The EMP comes at a time when the public is fascinated by Gehry's architecture but architects feel he needs to move beyond Bilbao. But with commissions coming from just about everywhere it will be difficult for him to evolve. Expectations are set and many cities want their own "Bilbao" or "Gehry". This must be the paradox of fame: publicity and appreciation generated by innovative designs with a desire for more innovation squashed by the desire for more of the same. Given Gehry's past and humble nature, hopefully he will be able to use his fame to reach a new level of design without becoming stagnant.

[Google Earth link]

St. Ignatius

St. Ignatius

St. Ignatius in Seattle, Washington by Steven Holl Architects, 1997.

The second Steven Holl building to be featured on this web page, the Chapel of St. Ignatius, on the campus of the Seattle University in Washington, differs in many ways from his Storefront for Art and Architecture in New York City. While the latter is clearly a product of the congested urban condition, the chapel is a free-standing sculptural object, even utilizing an adjacent man-made pond for effect. Like much of Holl's work the project began with a concept that later dictated the form and tectonic nature of the completed work. The architect concentrated on the importance of light in religious architecture and developed the idea of multiple light cones, bringing light into the interior during the day and glowing as a beacon to the community outside. The building is significant in heralding a new phase in Holl's career. While still focusing on creating space through detailing, proportion, and the manipulation of light, now Holl is expressing more sculptural tendencies, evident in his most famous recent work: the Kiasma Museum of Contemporary Art in Helsinki, Finland.

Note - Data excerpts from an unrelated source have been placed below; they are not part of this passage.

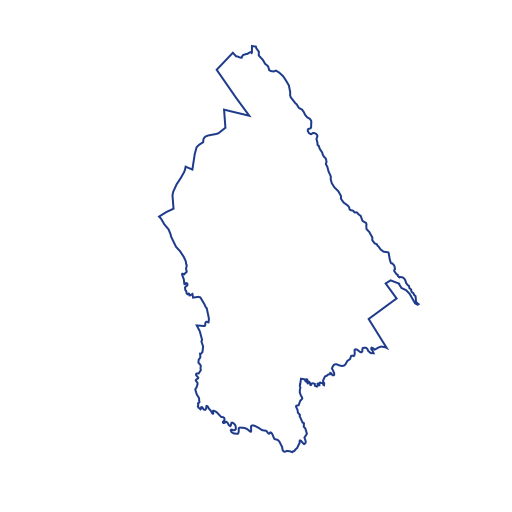 outline of Jeru pag., Rujienas, Latvia, rotated 242°
{"feature_id": "27541924B27109633258340", "entity_name": "Jeru pag.", "entity_type": "district", "adm_level": 2, "iso_a3": "LVA", "parent_name": "Latvia", "parent_adm1": "Rujienas", "projection": "equal_earth", "projection_center": [25.326, 57.845], "detail": "fine", "context": "isolated", "style": "outline", "palette": "blue", "viewbox_px": 512, "rotation_deg": 242, "n_neighbors": 0, "source": "geoboundaries", "source_scale": "gbopen_adm2", "svg_char_len": 6123}
<svg xmlns="http://www.w3.org/2000/svg" viewBox="0 0 512 512"><g transform="rotate(242 256 256)"><path d="M137.2,376.9L140.2,375.7L145.6,378.0L147.6,377.3L149.4,377.5L150.8,376.7L151.6,376.6L153.7,377.2L155.6,376.4L157.7,377.0L159.4,376.2L161.8,375.9L164.4,376.4L166.3,376.3L168.2,375.5L170.2,372.9L169.9,372.6L170.3,372.3L172.0,371.9L172.8,372.3L174.0,371.5L177.9,371.0L178.7,371.5L179.2,372.6L182.2,373.5L183.1,373.5L185.6,372.8L185.9,372.1L186.3,371.9L187.2,371.9L190.5,372.6L196.5,374.6L197.2,374.4L200.0,370.6L203.2,369.1L206.6,368.7L208.2,368.1L209.5,368.3L211.5,366.7L215.3,366.1L217.7,367.4L224.1,367.3L227.9,366.2L231.0,367.6L232.0,368.4L233.5,368.7L236.8,366.6L238.1,366.6L242.1,367.3L245.2,365.9L246.6,365.8L247.5,365.1L247.9,363.8L248.4,363.4L250.2,363.1L251.0,362.4L251.8,361.3L253.1,360.5L255.3,361.1L257.3,360.8L262.0,358.5L266.1,357.9L267.2,358.1L268.5,359.0L269.4,359.2L274.5,359.1L280.0,357.4L284.8,357.1L288.5,357.9L291.1,359.4L296.9,359.8L300.9,360.8L304.4,360.9L305.4,361.7L305.9,362.4L308.3,363.2L309.8,363.3L311.1,362.7L313.8,362.5L316.3,363.0L320.5,362.6L323.9,363.1L324.7,362.5L325.6,362.7L327.4,363.5L330.9,364.3L332.9,366.4L334.0,366.8L335.6,366.4L337.4,365.0L337.9,363.8L337.6,362.0L338.1,361.4L339.5,360.5L342.0,360.4L342.9,360.8L343.6,361.8L343.1,364.0L343.7,365.0L348.8,368.0L349.9,368.2L352.0,367.9L354.4,366.3L357.9,365.6L360.3,365.8L363.6,365.4L366.6,363.4L370.9,363.1L372.7,362.4L379.8,361.2L381.9,361.6L384.6,363.1L391.2,365.1L397.9,364.8L402.2,364.3L407.0,362.6L410.1,360.8L410.5,360.1L410.4,359.2L410.6,358.4L411.6,356.8L412.5,355.8L413.9,354.9L416.9,355.6L418.3,355.6L421.3,354.3L426.0,354.1L431.7,352.6L435.0,354.4L439.2,353.8L440.9,354.2L443.3,351.0L437.5,347.9L437.3,347.5L438.5,347.1L438.7,346.1L438.5,343.2L438.9,342.3L439.5,339.0L438.8,337.5L437.8,336.4L439.0,334.8L440.8,333.4L441.6,332.2L446.3,331.0L438.9,308.7L404.9,312.7L383.0,315.9L400.2,296.5L383.6,289.2L382.0,280.6L382.4,278.2L384.9,270.3L385.2,267.2L384.5,265.4L383.4,264.1L381.3,262.8L380.9,257.9L379.9,254.6L374.8,249.8L362.2,240.4L367.9,235.8L365.5,233.8L363.9,232.0L360.0,225.9L356.6,219.6L351.7,213.2L348.9,210.8L336.5,205.4L336.9,197.4L336.3,188.9L333.5,189.7L327.2,189.9L320.5,191.3L315.5,190.8L312.7,190.1L301.6,189.7L295.9,191.2L289.1,191.8L284.2,191.5L281.9,190.6L280.3,190.5L277.5,188.2L274.8,187.5L274.2,186.8L274.2,185.7L273.5,184.0L274.9,182.8L274.9,182.4L274.3,182.0L269.3,181.3L264.9,179.6L264.4,180.1L264.9,181.5L264.8,181.8L263.9,182.4L262.3,181.6L261.9,179.3L261.3,178.4L259.0,177.6L257.8,177.9L255.5,177.2L254.3,177.7L254.5,178.8L254.1,179.2L252.4,178.8L252.2,179.4L252.3,182.0L248.8,180.9L247.0,185.9L245.6,187.4L238.0,187.8L234.1,187.6L233.1,188.0L223.7,185.3L222.2,184.7L219.7,182.9L221.3,181.2L220.6,179.8L218.7,178.6L218.3,177.7L222.5,171.1L215.8,171.0L207.2,169.0L206.2,167.7L200.9,166.8L196.4,163.7L195.3,160.8L195.6,160.6L192.8,159.4L191.8,157.9L191.6,157.0L189.5,155.4L188.6,155.1L186.4,155.7L184.9,155.7L183.0,154.3L181.1,153.7L179.2,150.2L180.1,148.6L180.0,148.0L179.7,147.5L178.7,147.2L175.6,147.9L175.2,147.5L174.9,145.1L174.6,144.5L173.7,144.4L171.7,144.8L170.5,144.4L167.8,141.7L167.2,140.4L166.6,139.7L161.6,138.7L157.8,139.0L156.5,138.7L155.2,138.0L153.6,137.5L153.2,137.0L153.3,135.9L153.0,135.6L151.1,134.8L150.7,134.1L149.4,134.0L146.7,135.0L146.9,135.5L148.2,136.6L147.8,137.5L145.3,137.7L144.8,137.9L144.0,139.0L144.6,140.3L146.8,141.8L146.6,142.3L145.3,142.8L143.5,142.7L141.2,143.3L137.2,143.6L136.9,144.0L137.1,144.4L139.2,144.9L139.5,145.4L139.1,146.2L136.7,147.9L130.5,149.6L129.9,150.1L129.3,151.1L128.0,151.9L126.9,151.7L125.8,150.8L125.3,149.9L125.2,149.0L124.5,148.7L123.8,148.8L123.4,150.2L124.0,151.4L123.6,152.0L122.0,152.6L119.4,152.6L117.9,153.3L118.2,154.2L120.3,156.1L119.9,157.0L118.7,157.7L117.0,158.2L115.9,158.2L113.9,157.6L112.6,156.8L112.3,155.9L112.5,154.6L114.1,153.1L114.3,152.5L114.0,151.9L112.0,151.7L109.8,153.0L107.7,156.2L107.6,156.8L108.9,158.2L111.8,159.8L112.2,160.5L112.1,161.2L110.0,164.5L108.9,165.8L107.0,167.1L103.8,168.4L103.3,168.9L103.8,169.6L107.7,171.5L108.2,172.2L108.2,173.2L107.0,174.8L106.0,175.6L102.8,177.8L99.4,179.6L96.8,183.0L93.6,183.6L93.0,184.0L92.9,184.5L93.5,185.8L93.0,186.4L91.3,186.8L86.2,186.3L85.5,186.6L83.5,188.8L81.3,189.5L75.0,189.4L72.2,188.4L70.6,188.6L69.7,189.4L69.3,191.9L67.7,194.2L65.7,196.0L66.1,197.2L65.8,198.4L66.5,199.5L67.2,202.2L70.6,206.9L72.2,207.7L72.5,208.3L71.7,209.0L67.9,209.8L67.3,210.3L67.6,211.8L68.5,212.6L69.6,213.0L72.9,213.5L75.2,217.5L80.7,218.6L82.8,218.0L85.8,219.8L86.4,219.6L87.0,218.9L94.3,219.4L94.8,220.0L95.4,220.2L97.9,219.4L100.6,220.4L104.1,220.6L104.8,221.1L104.8,221.7L104.2,223.6L107.4,227.1L108.0,229.2L108.5,230.0L109.7,230.2L112.3,230.2L115.0,230.6L117.2,231.9L118.9,233.4L120.3,233.5L122.2,234.7L122.1,234.9L126.5,238.1L124.0,241.4L122.7,240.9L122.1,241.1L123.4,242.4L123.4,242.8L122.9,243.2L122.4,243.2L121.2,242.3L119.3,241.8L119.1,242.0L119.4,242.6L120.2,242.9L120.5,243.4L120.2,243.7L119.0,244.1L116.6,243.5L116.3,243.8L116.3,244.1L117.3,244.8L116.9,246.5L115.5,247.9L113.7,247.1L112.1,248.5L113.0,250.2L114.2,250.2L114.3,250.4L113.8,250.7L112.3,250.8L112.1,251.3L114.1,252.3L114.2,253.2L113.5,253.6L112.6,255.0L112.1,255.3L110.5,255.0L110.0,255.4L111.7,256.5L113.2,256.3L114.5,256.7L117.1,260.1L117.3,260.9L117.0,261.9L117.5,264.1L116.9,265.7L117.9,266.7L117.2,267.3L115.2,267.5L114.5,267.9L114.2,268.7L114.4,269.3L116.2,270.1L121.1,270.3L122.2,271.6L123.3,273.5L123.2,275.0L122.6,276.3L119.9,278.6L118.3,280.6L117.9,282.8L118.5,284.4L120.4,287.3L120.9,290.8L123.0,292.9L122.9,294.1L121.8,295.3L121.9,296.0L123.5,297.4L126.6,298.8L127.0,299.8L126.7,300.4L125.8,301.3L122.7,302.7L121.8,303.4L121.5,304.0L121.8,305.0L123.5,306.0L124.6,307.0L123.9,309.2L123.2,310.1L121.6,310.7L119.6,310.5L116.8,311.5L116.3,311.9L114.9,314.2L118.4,314.5L118.9,314.1L119.7,314.1L120.5,314.5L120.8,315.0L119.7,316.0L117.6,316.9L117.7,321.4L117.3,324.0L114.6,327.5L113.6,328.2L147.5,325.9L152.5,360.2L170.9,357.6L171.3,363.4L164.4,369.4L164.0,369.1L159.5,369.4L155.3,372.5L150.4,373.9L139.6,374.2L137.1,375.8L137.2,376.9Z" fill="none" stroke="#1e3a8a" stroke-width="2"/></g></svg>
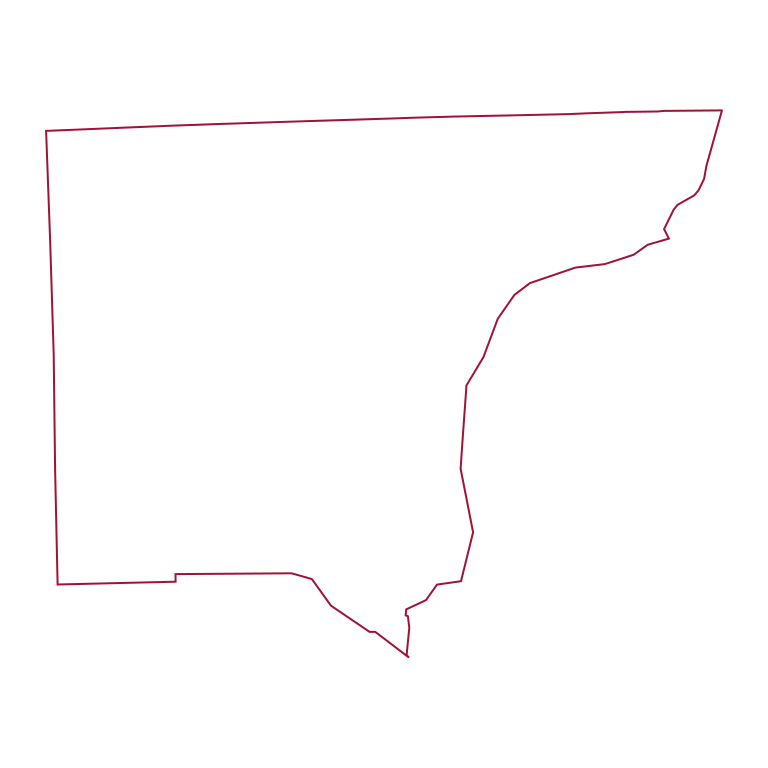 Wayne, Michigan, United States of America
{"feature_id": "52423323B15255243376052", "entity_name": "Wayne", "entity_type": "district", "adm_level": 2, "iso_a3": "USA", "parent_name": "United States of America", "parent_adm1": "Michigan", "projection": "equal_earth", "projection_center": [-83.141, 42.24], "detail": "fine", "context": "isolated", "style": "outline", "palette": "rose", "viewbox_px": 768, "rotation_deg": 0, "n_neighbors": 0, "source": "geoboundaries", "source_scale": "gbopen_adm2", "svg_char_len": 902}
<svg xmlns="http://www.w3.org/2000/svg" viewBox="0 0 768 768"><path d="M510.7,115.4L452.5,116.6L442.7,116.9L427.8,117.3L413.9,117.7L394.5,118.4L391.5,118.5L279.2,122.0L228.6,123.7L221.1,123.9L163.3,126.0L46.1,130.9L50.2,242.3L53.7,354.8L55.1,469.2L57.6,584.5L175.6,581.7L175.5,574.1L291.7,573.3L311.9,579.1L331.0,605.7L369.6,631.9L375.3,631.9L409.0,657.6L406.6,655.0L409.3,627.9L407.9,616.2L405.7,615.4L406.2,609.4L424.1,601.0L426.0,600.1L437.0,584.6L461.0,581.2L473.1,532.3L460.6,468.7L463.1,432.3L466.1,390.8L466.4,385.5L483.4,357.2L495.7,324.3L497.7,318.9L514.4,294.9L529.9,283.1L575.3,267.6L604.8,264.1L633.7,254.7L647.6,244.8L668.9,238.6L664.1,229.1L673.7,209.6L677.6,204.8L694.2,195.4L698.6,190.2L704.1,178.8L706.4,165.9L709.1,156.3L721.9,110.6L721.8,110.4L664.2,110.9L657.4,111.5L625.2,111.9L622.1,112.1L587.3,113.3L568.8,114.1L510.7,115.4Z" fill="none" stroke="#9f1239" stroke-width="2"/></svg>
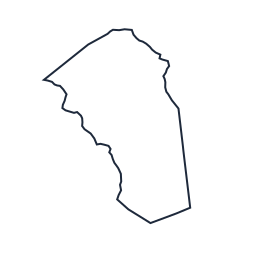 Serrinha, Rio Grande do Norte, Brazil (orthographic projection), rotated 69°
{"feature_id": "56859067B56101183977700", "entity_name": "Serrinha", "entity_type": "district", "adm_level": 2, "iso_a3": "BRA", "parent_name": "Brazil", "parent_adm1": "Rio Grande do Norte", "projection": "orthographic", "projection_center": [-35.59, -6.26], "detail": "fine", "context": "isolated", "style": "outline", "palette": "slate", "viewbox_px": 256, "rotation_deg": 69, "n_neighbors": 0, "source": "geoboundaries", "source_scale": "gbopen_adm2", "svg_char_len": 1039}
<svg xmlns="http://www.w3.org/2000/svg" viewBox="0 0 256 256"><g transform="rotate(69 128 128)"><path d="M37.8,89.3L34.6,95.8L33.5,101.2L30.9,106.9L31.5,110.1L32.8,113.3L35.8,135.2L52.9,189.2L54.9,186.0L57.7,182.4L61.0,181.0L62.9,178.9L64.3,176.4L68.8,174.6L74.5,173.3L76.9,175.3L79.9,177.4L83.0,180.5L85.9,182.1L89.1,180.0L91.5,176.9L94.5,173.0L94.9,169.8L99.7,167.5L102.5,167.3L106.4,168.5L109.7,170.1L113.6,169.0L119.8,164.8L125.7,163.2L132.2,163.0L132.9,159.4L134.9,156.4L137.7,152.6L141.3,151.8L144.0,154.2L147.3,153.0L151.5,153.3L155.6,153.2L158.8,152.3L162.0,151.5L168.2,151.1L175.5,153.5L178.2,155.8L183.7,156.8L187.3,160.8L190.8,163.7L204.1,156.8L224.8,141.1L225.1,113.6L224.7,98.5L193.0,90.5L181.1,87.5L168.5,84.3L164.8,83.3L127.9,73.9L117.9,77.1L110.9,78.3L107.9,79.2L103.4,78.7L98.6,76.7L95.4,76.2L92.3,76.4L89.8,72.8L86.9,70.5L84.9,67.4L79.8,66.8L76.3,71.5L74.3,73.6L71.1,71.5L67.5,75.1L63.5,77.4L60.1,78.5L55.8,80.8L52.6,83.3L50.4,86.1L47.1,87.9L42.9,89.4L37.8,89.3Z" fill="none" stroke="#1e293b" stroke-width="2"/></g></svg>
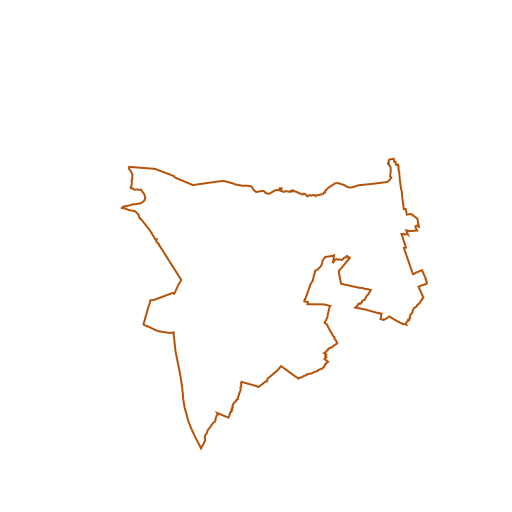 the district of Acajete, Puebla, Mexico, rotated 229°
{"feature_id": "50627088B33584621576624", "entity_name": "Acajete", "entity_type": "district", "adm_level": 2, "iso_a3": "MEX", "parent_name": "Mexico", "parent_adm1": "Puebla", "projection": "orthographic", "projection_center": [-97.961, 19.1], "detail": "fine", "context": "isolated", "style": "outline", "palette": "amber", "viewbox_px": 512, "rotation_deg": 229, "n_neighbors": 0, "source": "geoboundaries", "source_scale": "gbopen_adm2", "svg_char_len": 6155}
<svg xmlns="http://www.w3.org/2000/svg" viewBox="0 0 512 512"><g transform="rotate(229 256 256)"><path d="M231.6,423.2L231.9,422.9L231.7,422.3L232.8,421.5L235.6,423.1L236.1,422.1L236.4,422.1L239.0,423.7L241.3,420.0L241.2,419.5L241.0,418.7L239.1,417.4L239.5,416.7L239.1,416.2L238.4,416.1L237.2,416.2L236.0,416.1L234.8,415.8L231.6,413.3L228.2,409.5L226.4,409.5L226.2,409.4L226.0,407.3L225.6,406.3L225.6,405.5L225.9,403.4L235.6,388.9L241.7,380.5L244.8,373.6L245.8,372.1L246.7,371.3L248.7,369.9L250.8,369.5L251.9,369.0L255.0,367.0L256.0,366.6L257.6,365.3L258.7,363.6L259.2,362.8L259.1,361.4L260.0,356.3L259.9,355.2L260.0,354.4L259.8,353.6L259.9,352.3L259.6,351.2L259.6,350.5L258.6,349.7L259.2,348.6L258.9,347.0L260.5,344.2L260.9,343.1L262.0,341.9L262.1,340.2L263.3,340.2L264.5,339.3L265.4,337.1L266.8,336.4L267.2,334.0L268.1,333.8L269.1,333.9L270.1,333.8L271.3,333.3L271.7,332.9L272.0,332.1L271.9,331.4L278.4,328.3L280.1,327.3L280.1,327.0L281.1,327.1L281.2,326.2L282.3,325.6L282.3,325.3L281.5,324.9L282.0,324.0L282.3,324.3L282.8,323.4L283.3,322.8L285.4,321.1L285.7,319.9L286.3,318.9L288.9,317.5L290.1,319.7L291.5,318.4L290.5,316.6L292.3,315.0L293.0,313.4L294.2,307.2L294.7,306.3L296.2,305.2L296.6,305.1L297.5,304.5L299.2,304.7L299.9,304.5L301.3,303.0L304.1,298.1L306.1,297.7L308.7,297.8L311.7,298.1L315.9,294.4L317.8,291.9L321.9,288.7L323.4,287.4L326.2,286.1L334.1,280.6L338.7,273.9L350.9,254.9L368.5,246.3L370.2,246.5L388.2,236.8L406.4,218.8L405.7,217.7L405.2,217.4L401.7,217.1L400.2,216.5L399.1,216.4L397.8,215.5L396.1,213.7L395.3,213.4L395.2,212.5L394.9,212.0L393.5,211.0L391.9,209.5L390.9,208.3L390.0,206.3L388.7,206.3L387.8,207.5L386.5,207.4L385.4,208.2L384.5,209.6L382.9,210.9L381.7,212.7L375.9,212.2L374.5,211.5L372.6,210.7L371.1,208.2L371.0,205.8L371.5,203.4L374.8,198.1L376.0,196.9L376.9,194.2L380.4,188.1L380.3,186.3L379.7,186.5L377.9,188.3L374.3,190.1L371.3,192.3L369.6,193.9L367.4,194.3L364.3,194.4L363.8,194.4L362.8,193.7L360.4,192.9L360.0,193.4L345.2,192.8L334.6,190.9L333.7,192.1L332.8,190.5L331.8,190.1L328.7,190.6L327.9,189.9L327.8,190.1L287.0,183.9L285.4,179.2L281.2,169.6L282.8,168.9L289.8,150.0L291.9,147.2L289.9,144.6L288.6,142.1L278.3,126.3L277.5,126.3L275.6,127.1L274.3,127.7L274.3,128.0L265.4,131.8L262.9,133.3L256.8,138.4L254.9,140.1L253.4,141.8L252.6,143.7L237.0,132.8L215.9,120.8L204.1,113.3L203.0,112.3L201.0,111.1L197.2,108.2L194.0,106.1L188.8,102.9L176.0,96.7L168.5,94.0L156.3,90.6L146.8,88.3L148.2,91.2L148.4,93.1L149.0,93.7L150.1,96.4L150.6,97.1L152.5,98.2L153.6,99.1L154.2,100.7L154.4,102.4L155.6,104.2L156.5,106.3L156.7,108.5L157.8,112.4L158.1,114.0L158.0,116.5L158.4,117.0L158.6,117.7L159.1,117.9L161.1,120.9L161.3,122.8L161.8,123.2L163.2,123.6L152.2,129.1L152.7,130.5L153.3,131.6L153.9,132.2L153.8,132.7L154.7,133.6L154.6,134.8L155.2,135.1L155.1,136.7L156.0,136.6L156.5,137.1L156.5,138.2L156.8,138.8L157.7,139.0L157.6,139.8L158.6,140.3L158.8,141.2L159.4,142.0L159.5,143.5L159.7,144.0L159.6,145.2L159.9,145.6L159.8,146.6L160.2,146.8L160.0,148.7L160.9,149.3L161.3,149.8L162.1,151.7L163.4,153.3L164.0,154.8L165.0,156.5L165.3,156.9L166.9,157.8L167.3,159.3L169.4,161.1L169.8,161.2L170.5,162.5L158.0,170.7L155.7,171.7L155.2,175.3L155.1,180.6L154.1,181.9L155.8,184.2L155.6,197.6L156.2,200.9L156.0,201.2L156.4,202.2L156.4,202.7L139.4,206.6L135.6,207.7L135.7,208.1L135.2,209.5L134.5,210.8L134.0,213.8L133.2,215.1L132.9,216.1L133.4,216.7L130.9,220.9L130.9,221.7L130.3,222.6L130.3,223.3L129.8,225.0L128.8,226.4L129.1,227.6L129.0,228.5L127.5,232.4L127.9,233.7L127.7,234.5L127.7,234.9L128.0,235.7L128.7,236.3L128.6,237.6L129.1,238.2L128.9,241.0L133.3,240.1L133.5,242.7L135.1,242.5L135.3,243.7L135.3,244.1L137.8,243.7L137.5,244.2L137.3,245.0L137.8,245.2L137.7,245.7L138.2,246.9L137.8,248.1L138.1,248.5L138.0,248.9L138.5,249.5L138.4,250.9L137.4,253.2L137.3,256.5L136.8,259.4L136.9,260.1L140.2,261.0L141.7,260.8L142.9,261.5L143.1,261.9L144.8,261.8L146.5,262.0L148.1,262.4L148.5,262.7L149.5,262.6L156.4,264.1L157.1,264.4L157.3,264.7L160.6,263.9L162.8,269.6L164.7,271.7L169.1,277.9L169.6,278.7L169.6,279.2L173.4,276.7L175.7,274.7L185.8,263.2L187.0,264.9L190.1,262.7L191.5,264.6L191.2,265.0L198.9,278.6L200.0,282.2L200.8,283.8L202.9,286.3L203.8,287.5L204.3,288.8L206.0,290.8L205.8,292.3L205.4,294.0L205.6,297.3L205.9,298.8L206.7,300.4L208.9,303.3L209.6,306.0L209.8,307.6L205.9,313.8L205.3,315.3L200.2,309.3L201.3,312.8L201.2,313.8L201.0,314.4L200.8,314.7L199.6,315.4L198.6,316.9L197.8,317.1L196.6,318.5L196.5,319.0L196.9,320.9L196.4,322.3L196.3,324.6L196.1,324.9L195.5,324.8L194.9,324.2L194.4,324.2L194.2,325.1L193.5,325.8L193.2,325.6L192.8,324.9L192.4,323.0L192.1,319.3L191.5,316.9L190.4,308.6L188.2,307.1L179.2,302.0L163.7,313.5L162.2,315.2L159.9,316.5L157.5,318.7L154.9,320.3L154.6,318.7L154.3,318.3L154.0,317.3L154.0,316.7L153.2,315.8L153.5,314.9L153.1,312.5L151.6,309.2L152.4,307.5L152.2,306.7L152.3,306.1L151.6,305.5L151.5,303.3L151.7,302.9L152.0,302.7L152.4,302.8L152.7,302.4L152.7,301.7L152.2,301.0L151.8,299.6L152.1,299.1L152.0,297.0L144.3,303.1L131.9,311.3L132.1,311.6L130.1,312.9L126.7,308.7L124.1,310.3L124.3,310.6L123.5,312.1L122.8,317.0L115.6,319.3L109.4,321.7L107.9,322.6L105.6,324.3L106.5,324.4L107.4,326.8L107.2,328.8L107.7,328.7L108.2,329.1L108.3,329.4L107.6,330.2L107.7,330.5L108.0,330.9L108.1,331.6L108.5,331.6L108.7,332.1L109.3,332.3L110.1,333.1L110.5,335.0L110.5,336.6L112.6,339.4L113.0,341.4L112.5,344.1L113.2,345.2L113.2,346.6L113.0,347.4L113.1,348.3L113.5,349.9L114.2,351.9L114.1,353.0L114.7,353.3L114.9,355.1L126.2,358.5L126.2,359.0L123.6,365.5L123.3,365.5L123.1,366.3L123.9,367.8L124.7,367.8L126.8,368.6L126.7,368.9L136.3,372.0L137.5,368.8L138.0,366.9L138.5,366.0L138.8,364.7L138.6,364.0L139.3,362.5L165.1,372.9L164.0,374.7L175.5,379.6L177.1,380.1L176.0,381.8L175.6,382.0L175.0,381.9L174.4,382.4L174.1,384.0L173.7,384.5L172.6,384.7L176.8,386.2L175.0,387.6L174.3,387.7L169.5,394.4L172.6,395.0L173.7,395.7L173.7,396.7L173.4,397.4L171.2,398.1L178.4,402.3L183.2,401.3L183.8,400.8L184.5,401.2L185.4,400.9L186.4,400.0L188.3,397.0L193.4,399.8L194.5,398.3L205.5,405.7L209.1,408.4L211.5,409.5L219.1,414.5L226.1,419.6L226.4,419.5L229.1,421.2L229.0,421.5L231.6,423.2Z" fill="none" stroke="#b45309" stroke-width="2"/></g></svg>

The different "lights" correspond to parts of the church program, relating to the Jesuit Catholic worship: 1. Procession natural light, 2. Narthex natural light, 3. Nave yellow field with blue lens in the east and the opposite in the west, 4. Blessed Sacrament orange field with purple lens, 5. Choir green field with red lens, 6. Reconciliation Chapel purple field with orange lens, and 7. Bell Tower and pond projecting, reflecting natural light. As sunlight is brought into the interior primarily from the roof, space is shaped by both light and the changing topography of the ceiling. Although this is reminiscent of Modernist principles of design, the different ways of filtering and reflecting light among sculptural "bottles" gives the interior the spiritual quality the building deserves.

Of course, this description relates the building directly to Le Corbusier's chapel at Ronchamp, where stained glass and light reflected from colored surfaces illuminated the otherwise cave-like interior. And while Holl has a unique design process (enough that his buildings are instantly recognizable) and this chapel is a culmination of his working with light and materials on previous projects, this influence is most evidently worn on his sleeve. But the differences lie in the materiality of each structure: Le Corbusier's chapel uses rough concrete to achieve a primitive quality while Holl's means are more eclectic: precast concrete panels stained Roman ochre for the exterior, cedar and bronze in the entry, and wood flooring with plastered ceilings and walls in the rest of the chapel.

Steven Holl's consistent body of work, experimenting with light, materials and their relation to/creation of space, has earned him larger and more noticeable commissions. With these recent projects he has now experimented with form, though restrained through his analytical and mathematical design process, such as his reliance on the golden section for proportions. Not to dismiss his recent work as lacking, though, for works like this chapel and the museum in Finland exude a maturity born from strong architectural principles that he has carried from the Storefront through to today.